私はあんまし懐古趣味がなく、先進技術による大規模なUPDATEネタも大好きなのだが、スバルにはある意味残念ながら技術革新がナイ分、大規模UPDATEにより失われているモノ(インフォメーションとか)もナイよな・・・と思う。
FF車にも最近は慣れたケド、やっぱりFF車は自分には合わないし。
他社のセダンは重いのばっかりだし。
敢えて言うと、AWDでも良いので、もちょっとリア駆動寄りの演出だと自分好み。
このあたりに限って言うと、BMWとかレクサスGSなんかの方が好み。
それでも
総合的にはVAB STIが欲しいなあ。
できればSpec.Cで。
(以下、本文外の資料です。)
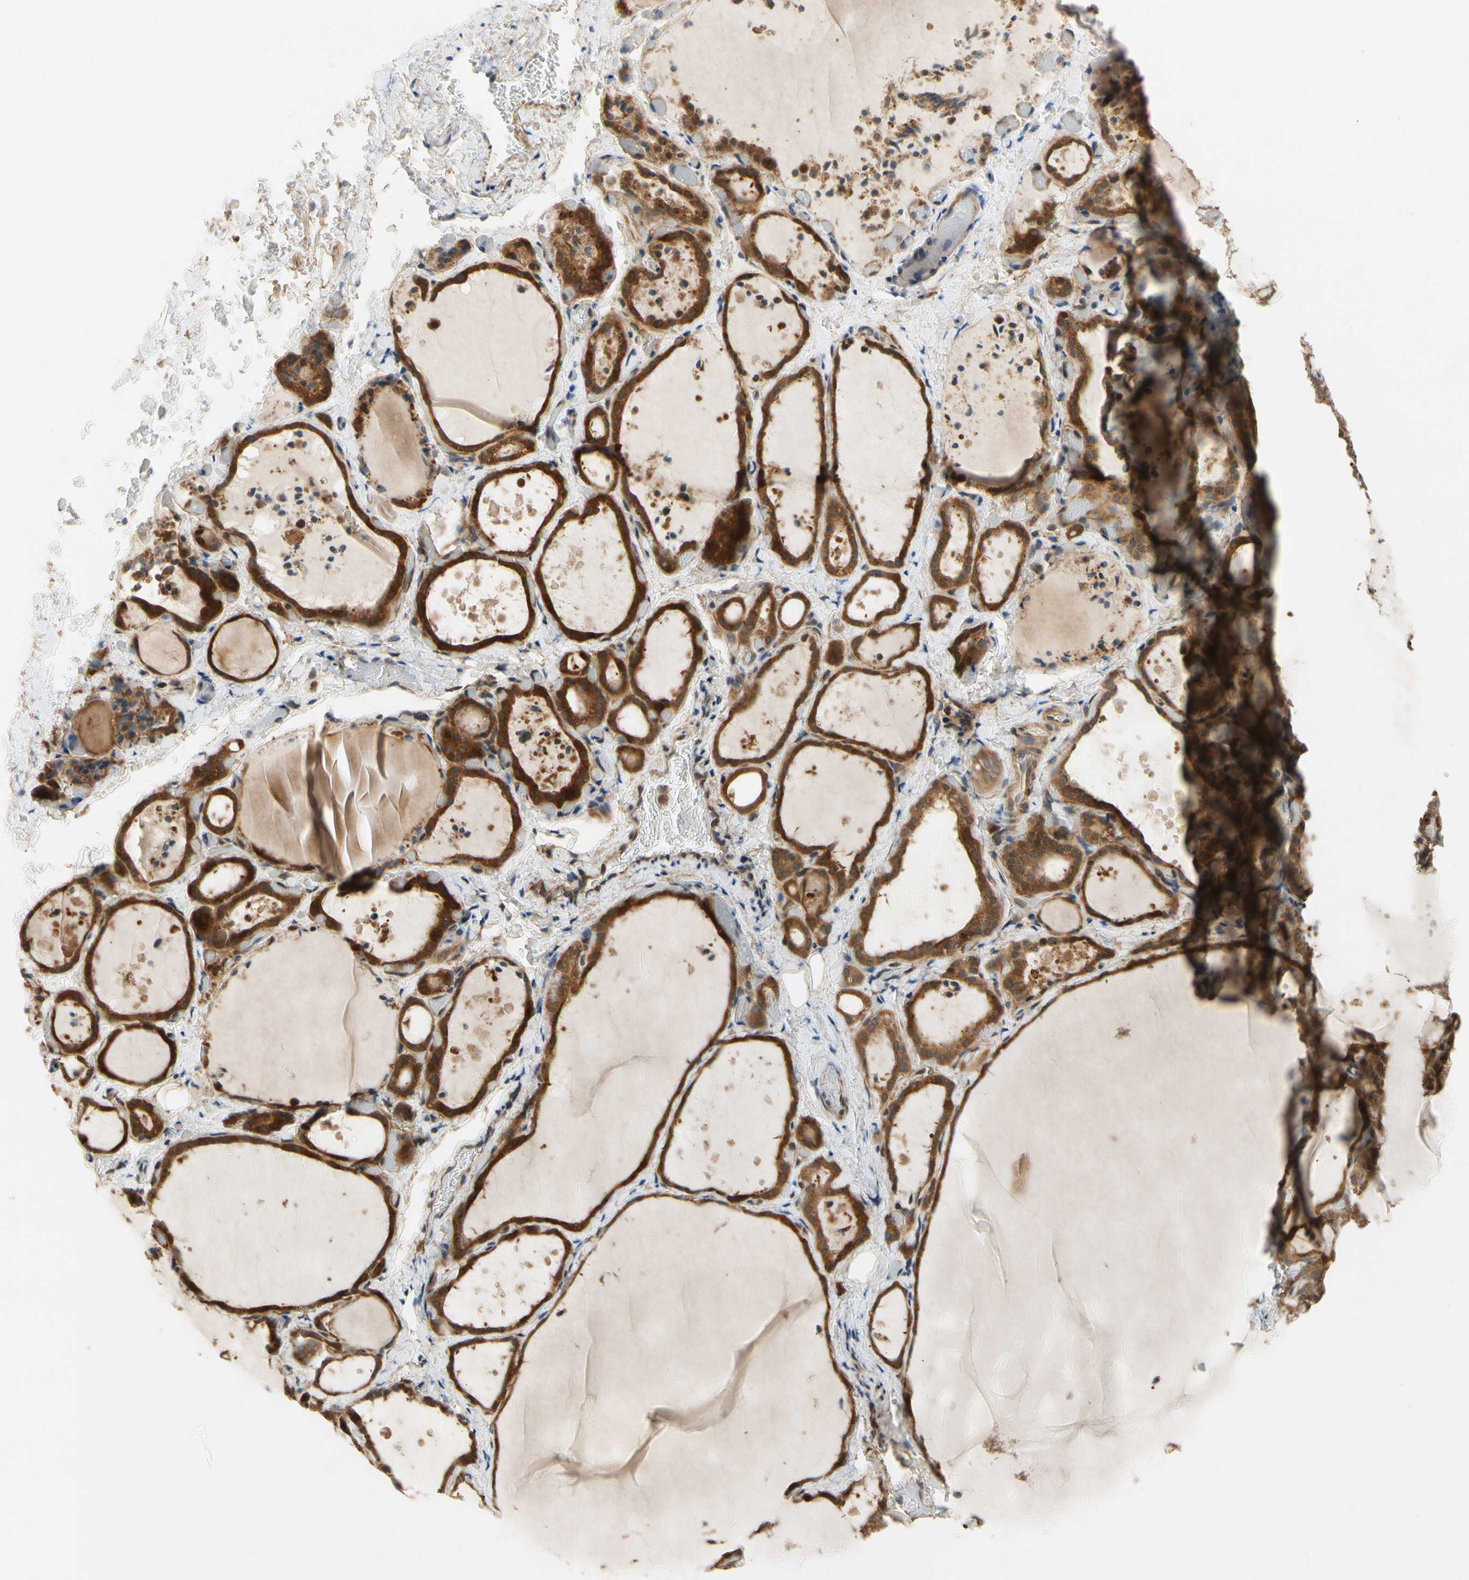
{"staining": {"intensity": "strong", "quantity": ">75%", "location": "cytoplasmic/membranous"}, "tissue": "thyroid gland", "cell_type": "Glandular cells", "image_type": "normal", "snomed": [{"axis": "morphology", "description": "Normal tissue, NOS"}, {"axis": "topography", "description": "Thyroid gland"}], "caption": "Thyroid gland stained with immunohistochemistry (IHC) demonstrates strong cytoplasmic/membranous expression in approximately >75% of glandular cells. Nuclei are stained in blue.", "gene": "TDRP", "patient": {"sex": "female", "age": 44}}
(電動シートとかマジで不要)
ヨダレが出るほど欲しい・・・・というワケではなく、あくまで「現行車種からセダンを選べ」と言われたらの話だが。
試乗後、ビートに乗って帰宅したが、特にビートが色褪せることはなかった。
ただ、ビートはステアリングもペダルも、結構遊びが多いな、と感じた。
その後、家族で307SWでお出かけしたが、全てが無駄にソフトでダルだった。コレでもトヨタ車や日産車よりも結構あれこれ硬めなんだケドな。
・・・・もっとも、ビートは23年落ち、307SWは14年落ちなので、あんましまともに比較評価はできないか。
大阪スバルさん、ありがとうございました。